The U.S. financing arm for the world’s largest automaker said in a statement it decided to reach a voluntary agreement with the United States so it could “preserve consumer financing options while fairly compensating its dealer partners and upholding its commitment to fair lending practices.”
It added it “respectfully disagrees with the agencies’ methodologies to determine whether industry lending practices have been discriminatory.”
The agreement limits the amount dealers can mark up a loan to a maximum of 125 basis points, according to its statement.
Ally Financial agreed to establish an $80 million restitution fund when it settled allegations of discrimination in auto financing last year.

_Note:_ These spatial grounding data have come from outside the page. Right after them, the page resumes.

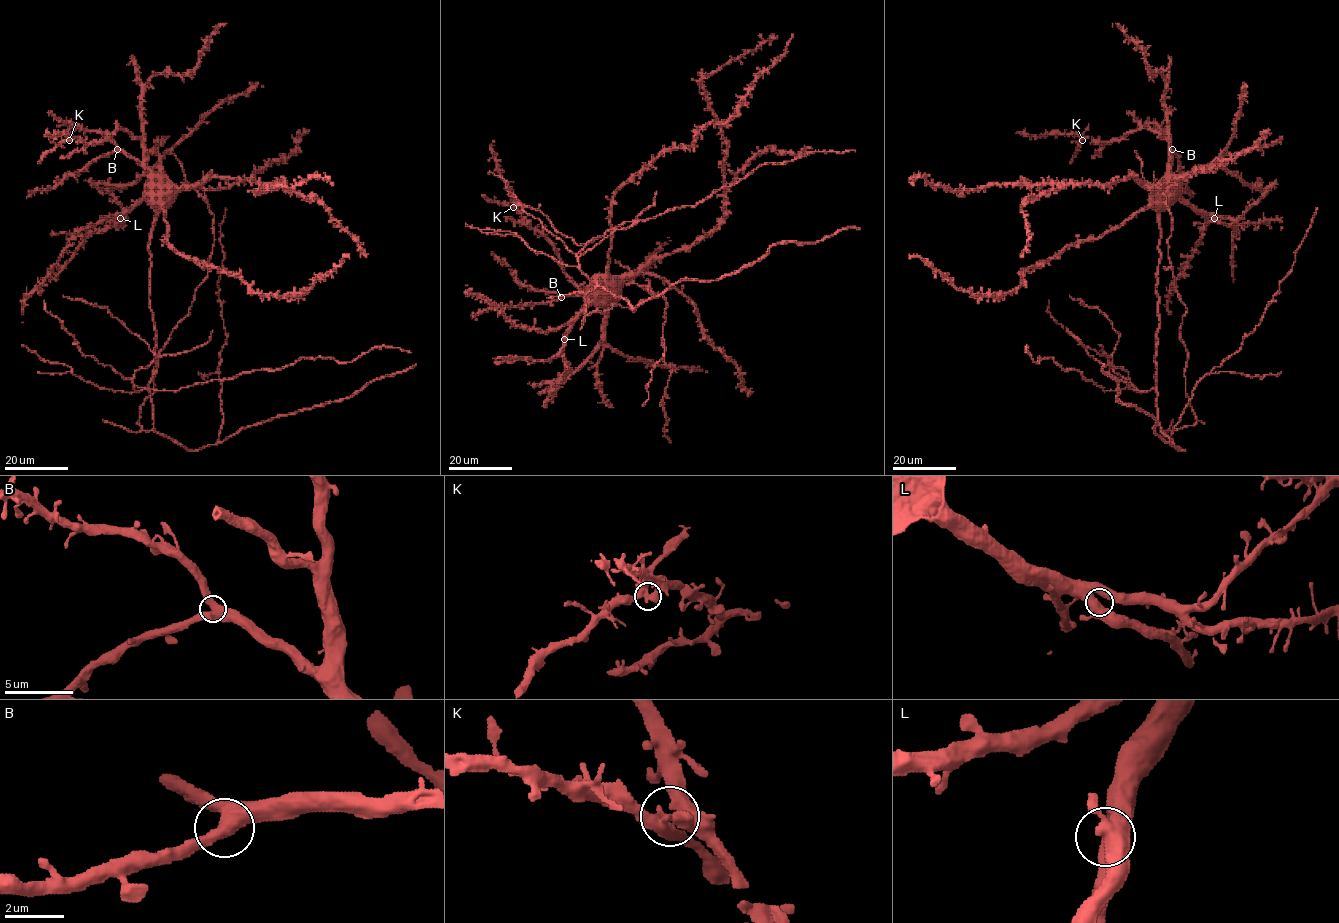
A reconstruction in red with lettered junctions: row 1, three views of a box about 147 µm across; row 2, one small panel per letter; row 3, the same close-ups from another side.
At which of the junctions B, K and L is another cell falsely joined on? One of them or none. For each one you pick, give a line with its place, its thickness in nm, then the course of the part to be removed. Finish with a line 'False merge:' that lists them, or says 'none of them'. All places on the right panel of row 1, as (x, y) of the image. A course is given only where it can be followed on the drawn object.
K: Place: (1082, 140). Thickness 400 nm. Course of the part to remove: (1082, 140), (1069, 164)
False merge: K

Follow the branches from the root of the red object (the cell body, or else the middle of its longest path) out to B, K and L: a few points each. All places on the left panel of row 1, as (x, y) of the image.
B: (166, 196), (166, 191), (140, 164), (117, 149)
K: (166, 196), (148, 166), (142, 142), (131, 133), (119, 129), (94, 143), (69, 140)
L: (166, 196), (160, 204), (142, 199), (120, 218)

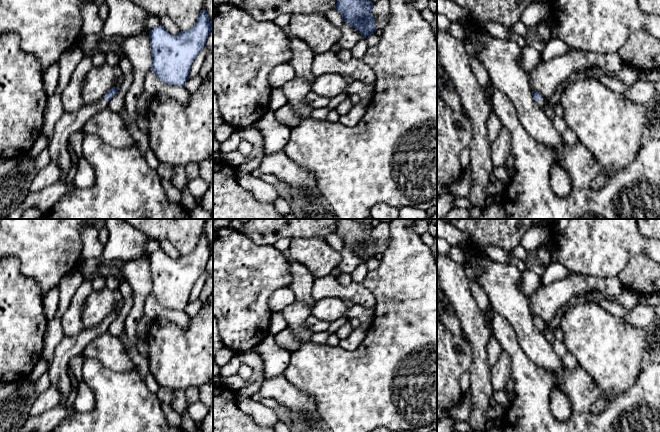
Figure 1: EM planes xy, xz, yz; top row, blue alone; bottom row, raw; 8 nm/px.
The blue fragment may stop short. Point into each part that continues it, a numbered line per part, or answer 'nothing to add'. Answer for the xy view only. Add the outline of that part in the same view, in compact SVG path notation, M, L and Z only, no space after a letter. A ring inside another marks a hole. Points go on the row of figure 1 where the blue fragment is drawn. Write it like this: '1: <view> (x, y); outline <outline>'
1: xy (69, 123); outline M105 97L100 100L85 104L81 109L72 113L63 113L62 117L54 125L54 134L48 147L51 159L61 169L59 181L67 179L72 160L68 146L69 136L77 131L82 131L85 123L96 113L107 106Z

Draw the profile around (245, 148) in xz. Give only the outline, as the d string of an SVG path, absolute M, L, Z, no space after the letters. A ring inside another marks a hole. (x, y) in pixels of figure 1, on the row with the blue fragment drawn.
M242 140L237 149L237 151L244 156L249 155L252 152L252 150L253 150L253 145L246 140Z

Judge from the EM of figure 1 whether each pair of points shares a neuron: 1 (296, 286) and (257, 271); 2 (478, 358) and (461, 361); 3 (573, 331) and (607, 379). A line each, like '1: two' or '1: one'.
1: two
2: two
3: one

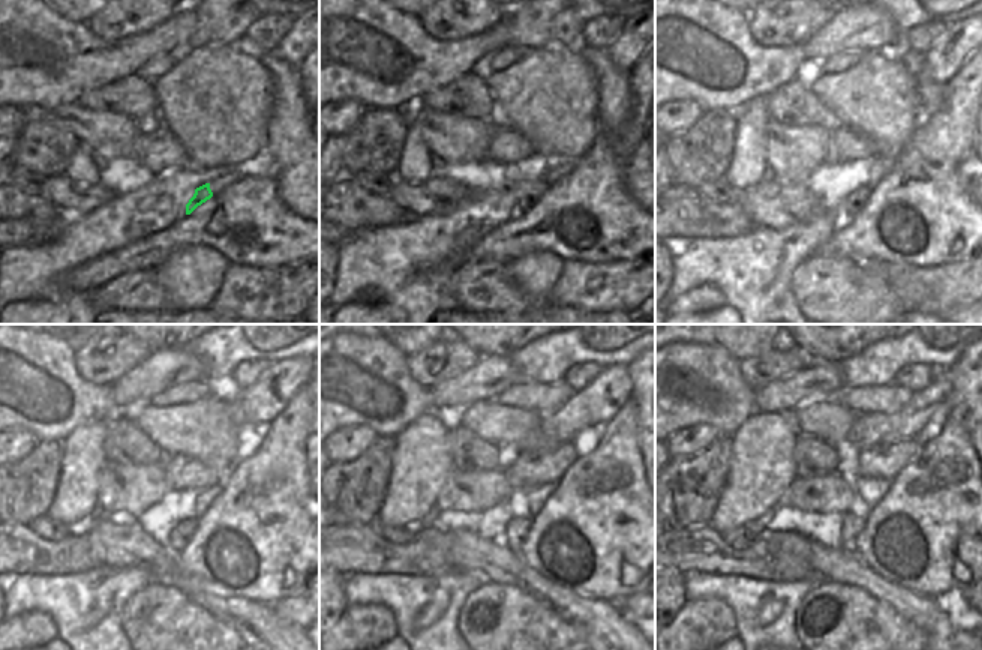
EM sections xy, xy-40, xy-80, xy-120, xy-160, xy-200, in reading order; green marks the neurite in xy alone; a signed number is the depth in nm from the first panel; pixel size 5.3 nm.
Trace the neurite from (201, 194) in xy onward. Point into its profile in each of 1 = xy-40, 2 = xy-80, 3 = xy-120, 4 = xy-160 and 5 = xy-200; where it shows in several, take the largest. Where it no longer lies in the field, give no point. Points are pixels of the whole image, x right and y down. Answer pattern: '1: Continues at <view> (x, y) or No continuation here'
1: Continues at xy-40 (528, 192)
2: Continues at xy-80 (856, 200)
3: Continues at xy-120 (182, 535)
4: Continues at xy-160 (517, 529)
5: Continues at xy-200 (853, 526).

Similarly, last year the finance arm for Honda Motor Co. agreed to pay $24 million and Fifth Third Bancorp to pay $18 million over discrimination.
“The CFPB’s campaign to eliminate auto loan discounts has already cost consumers money and eroded the rights that every consumer has to negotiate and benefit from a competitive marketplace,” said a spokesman for the National Automobile Dealers Association, in reaction to the announcement.
The CEO of AutoNation, Inc. the largest U.S. auto dealership chain, has urged other dealers to follow the practices outlined in the Honda settlement, saying they could reduce variability in loans without hurting the dealer economically.
In its complaint against Toyota’s financing arm, the United States said that from 2011 through 2013 the average black customer was obliged to pay more than $200 and the average Asian or Pacific Islander customer more than “$100 more during the term of the loan because of discrimination.”
Before Sept. 10, 2014, Toyota did not require dealers to document reasons for adding basis points to loans and did not monitor its portfolio for possible discrimination, the complaint added.